**TASK STATEMENT**
Exact repetition of every entry is required.
--- Start RECORD EXTRACTS ---
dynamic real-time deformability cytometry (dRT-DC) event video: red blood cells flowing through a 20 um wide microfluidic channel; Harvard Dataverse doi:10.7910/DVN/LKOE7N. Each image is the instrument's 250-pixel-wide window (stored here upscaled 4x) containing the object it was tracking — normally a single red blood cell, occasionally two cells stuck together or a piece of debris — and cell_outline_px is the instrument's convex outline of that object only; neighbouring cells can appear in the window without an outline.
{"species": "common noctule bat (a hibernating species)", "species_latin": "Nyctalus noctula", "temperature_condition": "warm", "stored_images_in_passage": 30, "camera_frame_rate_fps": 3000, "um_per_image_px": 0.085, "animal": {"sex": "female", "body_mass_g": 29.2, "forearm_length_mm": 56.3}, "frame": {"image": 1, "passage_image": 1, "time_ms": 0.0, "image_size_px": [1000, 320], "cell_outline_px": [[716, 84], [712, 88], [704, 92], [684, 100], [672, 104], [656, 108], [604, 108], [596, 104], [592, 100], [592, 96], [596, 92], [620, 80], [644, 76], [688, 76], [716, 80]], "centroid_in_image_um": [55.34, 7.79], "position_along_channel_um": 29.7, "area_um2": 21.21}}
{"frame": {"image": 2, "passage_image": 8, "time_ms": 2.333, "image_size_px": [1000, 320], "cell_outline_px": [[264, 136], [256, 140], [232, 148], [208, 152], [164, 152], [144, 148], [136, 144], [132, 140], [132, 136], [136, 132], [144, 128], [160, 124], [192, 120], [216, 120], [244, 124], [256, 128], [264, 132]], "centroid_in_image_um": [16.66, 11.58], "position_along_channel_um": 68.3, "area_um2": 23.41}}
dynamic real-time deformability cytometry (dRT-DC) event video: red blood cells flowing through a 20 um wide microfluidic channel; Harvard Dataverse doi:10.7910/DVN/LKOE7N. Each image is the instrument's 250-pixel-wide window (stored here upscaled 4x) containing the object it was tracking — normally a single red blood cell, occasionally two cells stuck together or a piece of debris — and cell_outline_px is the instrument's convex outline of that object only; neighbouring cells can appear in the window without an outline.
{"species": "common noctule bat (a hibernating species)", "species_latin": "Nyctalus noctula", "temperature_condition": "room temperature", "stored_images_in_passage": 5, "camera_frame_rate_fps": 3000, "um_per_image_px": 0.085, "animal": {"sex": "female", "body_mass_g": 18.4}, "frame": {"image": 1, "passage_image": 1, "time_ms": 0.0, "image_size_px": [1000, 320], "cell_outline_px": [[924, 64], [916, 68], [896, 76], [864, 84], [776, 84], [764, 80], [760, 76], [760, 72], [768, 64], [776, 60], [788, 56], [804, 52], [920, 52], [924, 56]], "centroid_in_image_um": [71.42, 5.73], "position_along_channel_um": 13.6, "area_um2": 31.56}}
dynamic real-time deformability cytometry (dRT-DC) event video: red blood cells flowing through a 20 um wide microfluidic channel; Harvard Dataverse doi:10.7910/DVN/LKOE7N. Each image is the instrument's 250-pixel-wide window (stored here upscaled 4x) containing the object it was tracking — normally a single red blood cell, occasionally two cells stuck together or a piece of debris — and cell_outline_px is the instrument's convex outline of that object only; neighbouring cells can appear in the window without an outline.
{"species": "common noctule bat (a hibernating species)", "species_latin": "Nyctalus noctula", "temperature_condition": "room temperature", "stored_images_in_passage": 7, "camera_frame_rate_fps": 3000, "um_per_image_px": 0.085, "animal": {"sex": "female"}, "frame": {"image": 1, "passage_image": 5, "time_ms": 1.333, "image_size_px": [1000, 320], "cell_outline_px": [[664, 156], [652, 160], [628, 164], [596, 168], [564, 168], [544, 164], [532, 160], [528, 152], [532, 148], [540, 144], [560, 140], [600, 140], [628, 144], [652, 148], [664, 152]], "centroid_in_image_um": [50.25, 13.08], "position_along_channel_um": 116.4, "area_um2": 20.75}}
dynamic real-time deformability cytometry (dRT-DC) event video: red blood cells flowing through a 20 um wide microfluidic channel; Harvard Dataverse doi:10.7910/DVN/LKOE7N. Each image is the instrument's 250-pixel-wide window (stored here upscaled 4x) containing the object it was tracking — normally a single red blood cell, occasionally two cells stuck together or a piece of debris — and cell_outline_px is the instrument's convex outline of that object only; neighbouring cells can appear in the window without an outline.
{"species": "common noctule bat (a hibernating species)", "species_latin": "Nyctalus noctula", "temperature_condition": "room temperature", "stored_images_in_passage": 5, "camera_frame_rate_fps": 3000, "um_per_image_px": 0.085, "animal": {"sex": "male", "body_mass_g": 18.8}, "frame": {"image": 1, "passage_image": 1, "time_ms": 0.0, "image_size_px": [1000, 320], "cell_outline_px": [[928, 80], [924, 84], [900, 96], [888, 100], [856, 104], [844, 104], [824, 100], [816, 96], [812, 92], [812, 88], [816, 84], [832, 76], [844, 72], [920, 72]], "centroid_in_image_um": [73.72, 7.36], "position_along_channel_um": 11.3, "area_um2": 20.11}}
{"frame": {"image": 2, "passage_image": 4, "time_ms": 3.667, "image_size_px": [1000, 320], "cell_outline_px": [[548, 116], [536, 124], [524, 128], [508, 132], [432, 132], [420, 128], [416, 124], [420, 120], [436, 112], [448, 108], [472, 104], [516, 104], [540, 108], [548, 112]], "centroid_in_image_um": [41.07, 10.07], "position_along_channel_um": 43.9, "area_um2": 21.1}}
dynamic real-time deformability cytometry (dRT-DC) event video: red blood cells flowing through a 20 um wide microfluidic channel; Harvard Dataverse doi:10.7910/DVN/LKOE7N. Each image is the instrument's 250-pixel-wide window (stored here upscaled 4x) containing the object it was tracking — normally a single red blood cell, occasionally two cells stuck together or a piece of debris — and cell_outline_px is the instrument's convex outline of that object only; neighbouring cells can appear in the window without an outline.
--- End RECORD EXTRACTS ---
**RESULT FOR THIS EXERCISE**
dynamic real-time deformability cytometry (dRT-DC) event video: red blood cells flowing through a 20 um wide microfluidic channel; Harvard Dataverse doi:10.7910/DVN/LKOE7N. Each image is the instrument's 250-pixel-wide window (stored here upscaled 4x) containing the object it was tracking — normally a single red blood cell, occasionally two cells stuck together or a piece of debris — and cell_outline_px is the instrument's convex outline of that object only; neighbouring cells can appear in the window without an outline.
{"species": "common noctule bat (a hibernating species)", "species_latin": "Nyctalus noctula", "temperature_condition": "warm", "stored_images_in_passage": 30, "camera_frame_rate_fps": 3000, "um_per_image_px": 0.085, "animal": {"sex": "female", "body_mass_g": 29.2, "forearm_length_mm": 56.3}, "frame": {"image": 1, "passage_image": 1, "time_ms": 0.0, "image_size_px": [1000, 320], "cell_outline_px": [[716, 84], [712, 88], [704, 92], [684, 100], [672, 104], [656, 108], [604, 108], [596, 104], [592, 100], [592, 96], [596, 92], [620, 80], [644, 76], [688, 76], [716, 80]], "centroid_in_image_um": [55.34, 7.79], "position_along_channel_um": 29.7, "area_um2": 21.21}}
{"frame": {"image": 2, "passage_image": 8, "time_ms": 2.333, "image_size_px": [1000, 320], "cell_outline_px": [[264, 136], [256, 140], [232, 148], [208, 152], [164, 152], [144, 148], [136, 144], [132, 140], [132, 136], [136, 132], [144, 128], [160, 124], [192, 120], [216, 120], [244, 124], [256, 128], [264, 132]], "centroid_in_image_um": [16.66, 11.58], "position_along_channel_um": 68.3, "area_um2": 23.41}}
dynamic real-time deformability cytometry (dRT-DC) event video: red blood cells flowing through a 20 um wide microfluidic channel; Harvard Dataverse doi:10.7910/DVN/LKOE7N. Each image is the instrument's 250-pixel-wide window (stored here upscaled 4x) containing the object it was tracking — normally a single red blood cell, occasionally two cells stuck together or a piece of debris — and cell_outline_px is the instrument's convex outline of that object only; neighbouring cells can appear in the window without an outline.
{"species": "common noctule bat (a hibernating species)", "species_latin": "Nyctalus noctula", "temperature_condition": "room temperature", "stored_images_in_passage": 5, "camera_frame_rate_fps": 3000, "um_per_image_px": 0.085, "animal": {"sex": "female", "body_mass_g": 18.4}, "frame": {"image": 1, "passage_image": 1, "time_ms": 0.0, "image_size_px": [1000, 320], "cell_outline_px": [[924, 64], [916, 68], [896, 76], [864, 84], [776, 84], [764, 80], [760, 76], [760, 72], [768, 64], [776, 60], [788, 56], [804, 52], [920, 52], [924, 56]], "centroid_in_image_um": [71.42, 5.73], "position_along_channel_um": 13.6, "area_um2": 31.56}}
dynamic real-time deformability cytometry (dRT-DC) event video: red blood cells flowing through a 20 um wide microfluidic channel; Harvard Dataverse doi:10.7910/DVN/LKOE7N. Each image is the instrument's 250-pixel-wide window (stored here upscaled 4x) containing the object it was tracking — normally a single red blood cell, occasionally two cells stuck together or a piece of debris — and cell_outline_px is the instrument's convex outline of that object only; neighbouring cells can appear in the window without an outline.
{"species": "common noctule bat (a hibernating species)", "species_latin": "Nyctalus noctula", "temperature_condition": "room temperature", "stored_images_in_passage": 7, "camera_frame_rate_fps": 3000, "um_per_image_px": 0.085, "animal": {"sex": "female"}, "frame": {"image": 1, "passage_image": 5, "time_ms": 1.333, "image_size_px": [1000, 320], "cell_outline_px": [[664, 156], [652, 160], [628, 164], [596, 168], [564, 168], [544, 164], [532, 160], [528, 152], [532, 148], [540, 144], [560, 140], [600, 140], [628, 144], [652, 148], [664, 152]], "centroid_in_image_um": [50.25, 13.08], "position_along_channel_um": 116.4, "area_um2": 20.75}}
dynamic real-time deformability cytometry (dRT-DC) event video: red blood cells flowing through a 20 um wide microfluidic channel; Harvard Dataverse doi:10.7910/DVN/LKOE7N. Each image is the instrument's 250-pixel-wide window (stored here upscaled 4x) containing the object it was tracking — normally a single red blood cell, occasionally two cells stuck together or a piece of debris — and cell_outline_px is the instrument's convex outline of that object only; neighbouring cells can appear in the window without an outline.
{"species": "common noctule bat (a hibernating species)", "species_latin": "Nyctalus noctula", "temperature_condition": "room temperature", "stored_images_in_passage": 5, "camera_frame_rate_fps": 3000, "um_per_image_px": 0.085, "animal": {"sex": "male", "body_mass_g": 18.8}, "frame": {"image": 1, "passage_image": 1, "time_ms": 0.0, "image_size_px": [1000, 320], "cell_outline_px": [[928, 80], [924, 84], [900, 96], [888, 100], [856, 104], [844, 104], [824, 100], [816, 96], [812, 92], [812, 88], [816, 84], [832, 76], [844, 72], [920, 72]], "centroid_in_image_um": [73.72, 7.36], "position_along_channel_um": 11.3, "area_um2": 20.11}}
{"frame": {"image": 2, "passage_image": 4, "time_ms": 3.667, "image_size_px": [1000, 320], "cell_outline_px": [[548, 116], [536, 124], [524, 128], [508, 132], [432, 132], [420, 128], [416, 124], [420, 120], [436, 112], [448, 108], [472, 104], [516, 104], [540, 108], [548, 112]], "centroid_in_image_um": [41.07, 10.07], "position_along_channel_um": 43.9, "area_um2": 21.1}}
dynamic real-time deformability cytometry (dRT-DC) event video: red blood cells flowing through a 20 um wide microfluidic channel; Harvard Dataverse doi:10.7910/DVN/LKOE7N. Each image is the instrument's 250-pixel-wide window (stored here upscaled 4x) containing the object it was tracking — normally a single red blood cell, occasionally two cells stuck together or a piece of debris — and cell_outline_px is the instrument's convex outline of that object only; neighbouring cells can appear in the window without an outline.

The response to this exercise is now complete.